Dataset records:
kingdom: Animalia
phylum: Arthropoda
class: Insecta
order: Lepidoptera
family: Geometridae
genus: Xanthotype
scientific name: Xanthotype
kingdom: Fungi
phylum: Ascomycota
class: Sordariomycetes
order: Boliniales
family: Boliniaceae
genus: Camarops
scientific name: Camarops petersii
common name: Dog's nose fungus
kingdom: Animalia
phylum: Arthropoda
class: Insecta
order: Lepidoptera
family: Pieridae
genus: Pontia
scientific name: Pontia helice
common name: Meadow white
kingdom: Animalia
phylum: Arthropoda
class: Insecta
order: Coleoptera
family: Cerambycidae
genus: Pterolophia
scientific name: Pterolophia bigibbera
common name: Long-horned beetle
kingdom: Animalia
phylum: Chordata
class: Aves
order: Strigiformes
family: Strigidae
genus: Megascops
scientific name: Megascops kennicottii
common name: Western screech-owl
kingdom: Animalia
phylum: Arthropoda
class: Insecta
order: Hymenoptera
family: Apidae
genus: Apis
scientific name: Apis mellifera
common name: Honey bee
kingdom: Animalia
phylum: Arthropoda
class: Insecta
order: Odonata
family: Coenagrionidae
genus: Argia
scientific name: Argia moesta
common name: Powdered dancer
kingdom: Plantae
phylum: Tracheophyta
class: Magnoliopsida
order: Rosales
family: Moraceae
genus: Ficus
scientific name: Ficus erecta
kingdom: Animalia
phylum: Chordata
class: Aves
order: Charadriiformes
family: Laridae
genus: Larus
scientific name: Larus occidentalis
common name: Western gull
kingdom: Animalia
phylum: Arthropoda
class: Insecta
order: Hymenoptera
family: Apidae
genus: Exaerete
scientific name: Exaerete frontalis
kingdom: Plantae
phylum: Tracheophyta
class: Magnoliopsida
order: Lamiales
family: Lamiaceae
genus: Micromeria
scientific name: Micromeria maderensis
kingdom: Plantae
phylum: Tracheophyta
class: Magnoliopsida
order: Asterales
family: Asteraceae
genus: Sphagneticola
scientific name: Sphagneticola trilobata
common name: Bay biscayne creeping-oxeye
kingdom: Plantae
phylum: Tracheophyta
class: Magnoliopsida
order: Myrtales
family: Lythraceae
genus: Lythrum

- Written instruction -
Reproduce every line of the material above without changing anything.

- Answer -
kingdom: Animalia
phylum: Arthropoda
class: Insecta
order: Lepidoptera
family: Geometridae
genus: Xanthotype
scientific name: Xanthotype
kingdom: Fungi
phylum: Ascomycota
class: Sordariomycetes
order: Boliniales
family: Boliniaceae
genus: Camarops
scientific name: Camarops petersii
common name: Dog's nose fungus
kingdom: Animalia
phylum: Arthropoda
class: Insecta
order: Lepidoptera
family: Pieridae
genus: Pontia
scientific name: Pontia helice
common name: Meadow white
kingdom: Animalia
phylum: Arthropoda
class: Insecta
order: Coleoptera
family: Cerambycidae
genus: Pterolophia
scientific name: Pterolophia bigibbera
common name: Long-horned beetle
kingdom: Animalia
phylum: Chordata
class: Aves
order: Strigiformes
family: Strigidae
genus: Megascops
scientific name: Megascops kennicottii
common name: Western screech-owl
kingdom: Animalia
phylum: Arthropoda
class: Insecta
order: Hymenoptera
family: Apidae
genus: Apis
scientific name: Apis mellifera
common name: Honey bee
kingdom: Animalia
phylum: Arthropoda
class: Insecta
order: Odonata
family: Coenagrionidae
genus: Argia
scientific name: Argia moesta
common name: Powdered dancer
kingdom: Plantae
phylum: Tracheophyta
class: Magnoliopsida
order: Rosales
family: Moraceae
genus: Ficus
scientific name: Ficus erecta
kingdom: Animalia
phylum: Chordata
class: Aves
order: Charadriiformes
family: Laridae
genus: Larus
scientific name: Larus occidentalis
common name: Western gull
kingdom: Animalia
phylum: Arthropoda
class: Insecta
order: Hymenoptera
family: Apidae
genus: Exaerete
scientific name: Exaerete frontalis
kingdom: Plantae
phylum: Tracheophyta
class: Magnoliopsida
order: Lamiales
family: Lamiaceae
genus: Micromeria
scientific name: Micromeria maderensis
kingdom: Plantae
phylum: Tracheophyta
class: Magnoliopsida
order: Asterales
family: Asteraceae
genus: Sphagneticola
scientific name: Sphagneticola trilobata
common name: Bay biscayne creeping-oxeye
kingdom: Plantae
phylum: Tracheophyta
class: Magnoliopsida
order: Myrtales
family: Lythraceae
genus: Lythrum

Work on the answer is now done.